Today I’m going to show you a bargain-priced closed-end fund (CEF) that’s a standout now—not only because it’s a steal, but because it holds some of the best stocks on the market.

In fact, it takes its inspiration from one of the best investors of all time—Warren Buffett. And the fact that it pays a near 4% dividend yield doesn’t exactly hurt, either.

Before I reveal this fund, let me explain something.

When someone says a CEF is “cheap,” they’re usually referring to the difference between how much that fund sells for on the market (its market price) and the intrinsic value of its portfolio if it were liquidated now—known as the net asset value, or NAV.

Because CEFs trade openly, like stocks, their market prices can diverge tremendously, since, unlike ETFs, their market prices aren’t anchored to their NAVs.

As you can probably imagine, this can be a huge opportunity.

How to Read CEF Discounts and Premiums

Premiums and discounts can vary widely. Currently, the CEF with the largest premium of all is the Stone Harbor Emerging Markets Income Fund (EDF), at a shocking 43.7%. That’s not normal—EDF actually traded at a discount less than three years ago, and has traded at a much smaller premium more recently.

Here’s the truly wild part: this has nothing to do with outperformance.

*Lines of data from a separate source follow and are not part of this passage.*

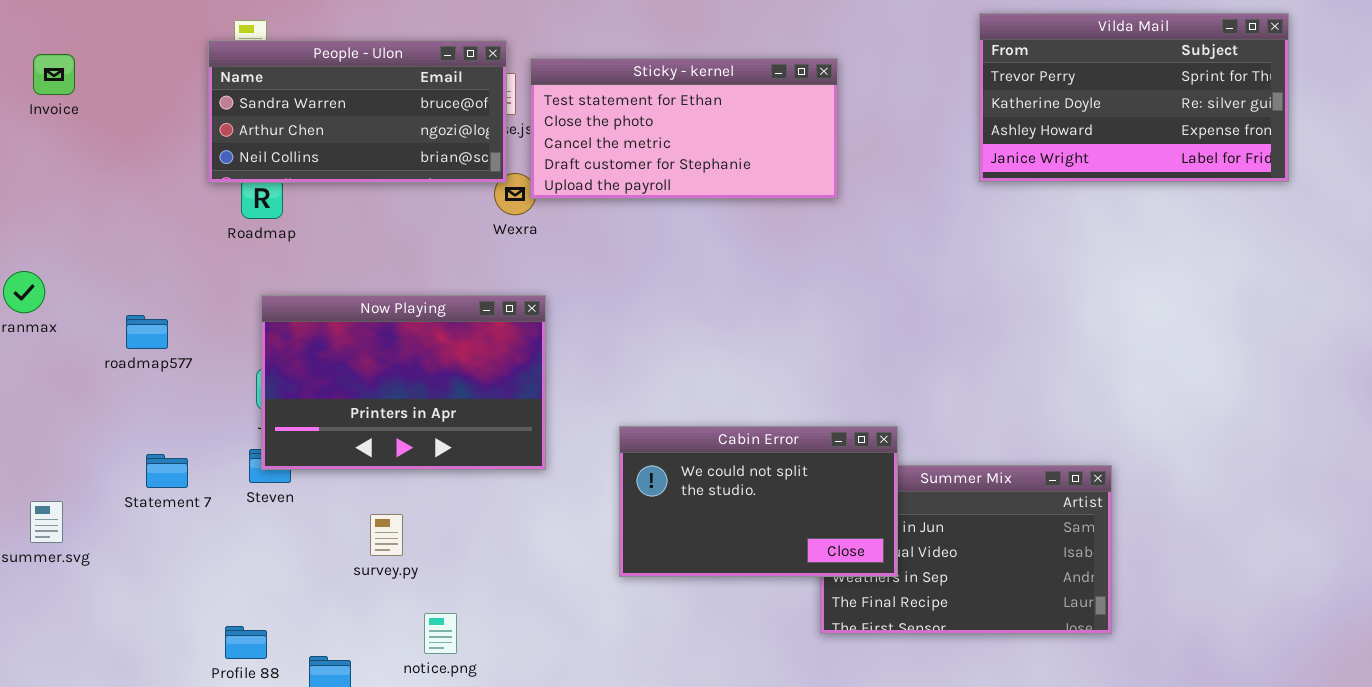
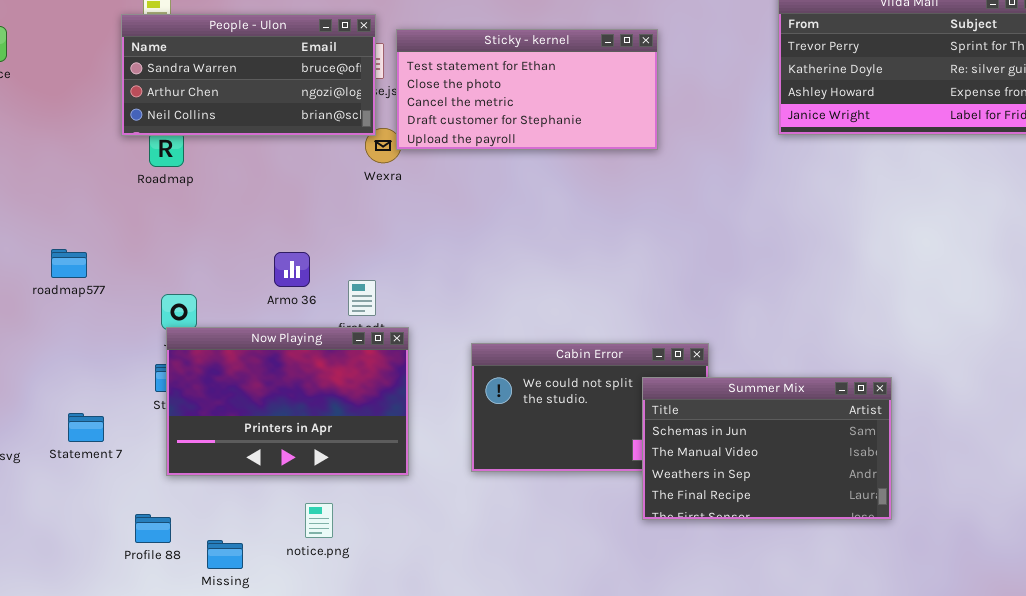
Now Playing: [261,295,546,470] -> [166,327,409,476], moved
Statement 7: [146,454,188,488] -> [68,413,104,442], moved
Summer Mix: [820,465,1112,634] -> [642,377,892,520], raised

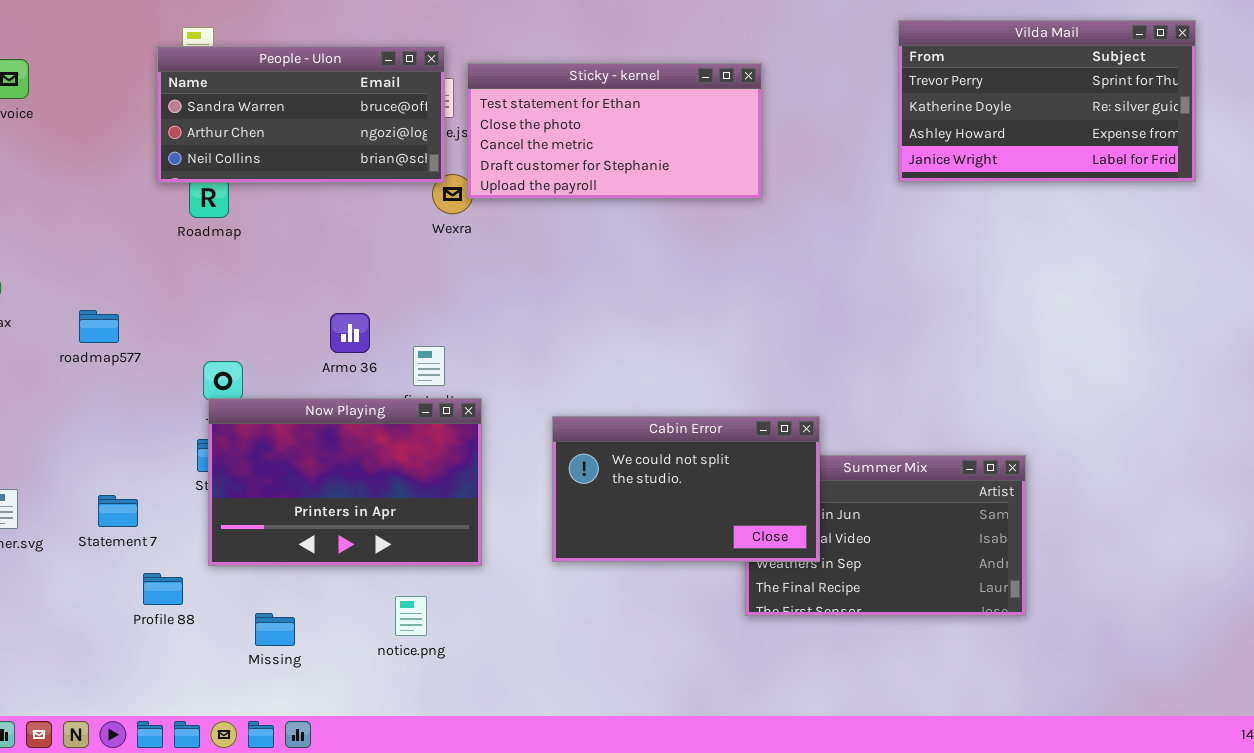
Cabin Error: [471,343,709,472] -> [552,416,820,562], raised
notice.png: [305,503,333,538] -> [395,596,427,636], moved
Profile 88: [135,514,171,543] -> [143,573,183,605], moved
Missing: [207,540,243,569] -> [255,613,295,646], moved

You’d expect the best CEFs to trade at the highest premiums, but that isn’t usually the case. In fact, EDF’s NAV return, even factoring in dividends, has barely broken even and is far below what an index fund would have gotten you in the same period!

EDF is exactly the kind of CEF you want to avoid: one with a huge premium all of a sudden not backed up by fundamental performance. That scenario can only end in tears, because when investors realize their mistake and start selling, you’re looking at that 43.6% premium turning into a 43.6% loss. On the other hand, the largest discount in CEFs belongs to the Boulder Growth & Income Fund (BIF), at a massive 16.2%, despite the fact that this CEF’s total return has kept up with the S&P 500!

What makes this more impressive is BIF’s 3.8% yield, a bit over double what the average S&P 500 stock pays. That means more cash payouts you can use as passive income—or reinvest to compound the gains you see here.

Choosing the Right CEF

BIF is a much better choice than EDF. If we zoom out, we see that BIF has trounced EDF for a long time...

Obviously, BIF is the one that deserves the premium—especially when we dig into its portfolio.

As a value fund, BIF is designed to focus on companies with large moats, reliable, growing cash flow and solid management—in other words, the strengths that have given Warren Buffett his massive market outperformance for over half a century. In fact, that’s where BIF got its inspiration: the fund invests a third of its assets in Berkshire Hathaway (BRK.A, BRK.B), its top holding. BIF diversifies further into names like Yum Brands (YUM), Cisco Systems (CSCO) and Walmart (WMT)—in other words, more companies with histories of focusing on cash flow and growing earnings.

This is why BIF has been a huge winner for years.

The story with EDF is the opposite. EDF holds a bunch of risky debts from countries with unstable governments and currencies. Its largest holding is debt issued by Argentina—the same country that has defaulted a bunch of times over the years. Its other top holdings are debts from Russia, Iraq, Lebanon, Egypt and Ghana—not exactly places that inspire the most investor confidence.

No wonder EDF has barely turned a profit over the last three years.

It’s a Mad CEF World

That may make you wonder: why is BIF the one with the discount and EDF is overpriced? The answer is simple: CEFs are crazy.

I mean that literally. A rational market is one where prices are established through a rational analysis of fundamental value. ETFs are a rational market, as their prices tend to stay within 1% of their NAVs.

Mutual funds are a rational market, too, where any investor’s stake is equal to their ownership of the mutual fund’s assets. But CEFs are a wild west of random inflows and outflows of capital that do not represent intrinsic value.

That creates opportunities to buy in while the market is going crazy—and sell when it’s gone crazy in the opposite direction. That’s the opportunity now with BIF (and the risk with EDF).